The Metamorphosis of a Credit Union – From SEG Legacy Branches to Online-Only Members

After reconfiguring their branch network and average branch size, Keypoint Credit Union, has seen significant increases in member relationships and a strong member migration to the online channel for transactions.

 
 

Chartered in 1979, Keypoint Credit Union ($837M in Santa Clara, CA) is still a fairly young institution. In 1996, when Juli Ann Callis, former COO, began, it had about $315M in assets, 215 employees (FTEs) and 12 branches. Now, they are close to $900M in assets, with 150 FTEs and 11 branches. Originally associated with the American Electronics Association, they serve 3,200 high-tech companies and their employees, including Apple, Intel, Adobe, and Google. Now, over one-third of members have never visited a branch, and another third visit the branch less often than once per year.

Developing a Long-term Goal of Reducing Expenses
Callis recalls, "We were staffed to the max, so the original goal was to move from legacy branches to a more streamlined approach by reducing the footprint of the branches, and therefore the associated expenses." Callis' background includes a stint at CitiBank, where she oversaw 81 branches in the New York City Area. "It was a great test laboratory for manned and unmanned kiosks, hub systems, and different branch configurations."

To reduce the footprint, they had to reduce the number of transactions. In 1996, over 50% of transactions were shared branch, non-member transactions. The overall delivery system metamorphosis was driven by self-service technology. The credit union established a goal in 1996 to move as quickly as possible to self-service transactions, comprising 90% of all transactions on an annual basis. They hit the cross-over point in 2001, helped along by the burgeoning Internet and their high-tech members' preferences for electronic channels.

Targeting the Right Markets while Improving Branch Performance
Working with Weber Marketing Group, a design/build firm based in Seattle, the credit union reduced both the size and number of branches and created a heightened retail atmosphere in remaining branches. To do so, they developed metrics and incentives to encourage the consumer to use non-branch channels, such as encouraging members to set-up individualized account alerts online. Then, they established that each interaction at the branch had to contribute directly to the P/L of the branch.

In their goal to have branches in the right location in the right market, Keypoint ended up selling some of their branches and domiciled deposits to two other credit unions. Callis notes, "We were trying to reduce our footprint and sold our stake in markets that weren't appropriate for us." Such acquisitions happen frequently in the banking world, but are decidedly less common in credit unions.

When opening their new retail branches, in their desired markets, Keypoint set specific performance benchmarks. Within three years the smallest branches, known as "Express Branches", between 600 – 1,200 square feet, were to have at least $50M in new money. Medium-size branches, their "Community Branches", 1,200 – 2,400 square feet, were responsible for $75M and their largest branches or "Community Finance Centers", greater than 2,500 square feet, had to reach $100M in new money within three years.
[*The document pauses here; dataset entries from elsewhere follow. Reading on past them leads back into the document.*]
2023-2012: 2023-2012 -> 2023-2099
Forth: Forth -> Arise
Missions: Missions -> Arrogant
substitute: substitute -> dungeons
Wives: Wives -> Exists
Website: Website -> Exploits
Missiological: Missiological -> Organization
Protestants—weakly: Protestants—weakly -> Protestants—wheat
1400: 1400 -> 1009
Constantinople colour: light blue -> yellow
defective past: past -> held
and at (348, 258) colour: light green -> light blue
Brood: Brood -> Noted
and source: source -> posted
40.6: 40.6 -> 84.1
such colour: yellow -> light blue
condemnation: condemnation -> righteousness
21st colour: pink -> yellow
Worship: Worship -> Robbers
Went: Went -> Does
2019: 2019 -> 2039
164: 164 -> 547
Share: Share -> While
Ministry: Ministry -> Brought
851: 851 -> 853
Building an Online Constituency
One-third of their members have never visited a branch. By enrolling with their SEG at the time of employment, they are automatically enrolled in online banking. Combining this process with the onset of employment also guarantees a high concentration of DDA accounts and deposits for Keypoint. With such a large portion of online-only members, Keypoint measures branch profitability by domiciling members in three ways with each group having its own profitability model:

  1. Online-only Members – Members who have never been to a branch or who have not visited a branch in an extended period of time.
     
  2. Transactors – Branch-visiting members, which are re-domiciled annually based on both frequency of visits and the most recent visits.
     
  3. Dormant – Members who have used branches in the past, but have not visited a branch in the past year. After members are in the dormant group for a year, they are re-evaluated and then put in either one of the other groups.

By eliminating common branch visits by switching transactions online, the branches and their staff can focus on specialized areas, such as mortgage lending, investment services or specialized needs. Callis notes, "You may not see growth in our net members year over year, but the growth in relationship has been extraordinary. When I started in 1996, the average household balance was $102. Now, in early 2009, we are well over the $10,000 mark."

Keypoint recognizes that it is futile to make every member acquire a certain number of products or services. They comprehensively look at the household and consider factors such as age, occupation, and location to determine the best products and relationship level for the member. This consultative approach enhances the retail atmosphere of their branches.

The retail delivery system must also meet the needs of a diverse population. With most credit unions in California focused on the Hispanic market, Keypoint has targeted Asian populations. Since 2005, about 28% of new members are Asian. One future project in development will focus on global mobility given their demographic speciality and the need for financial services while on-the-go.

Future growth drives for the credit union include a well-funded marketing team with significant public relations support to develop the retail atmosphere. Keypoint will continually upgrade their technology and website, which together form the virtual branch for 1/3 of their members.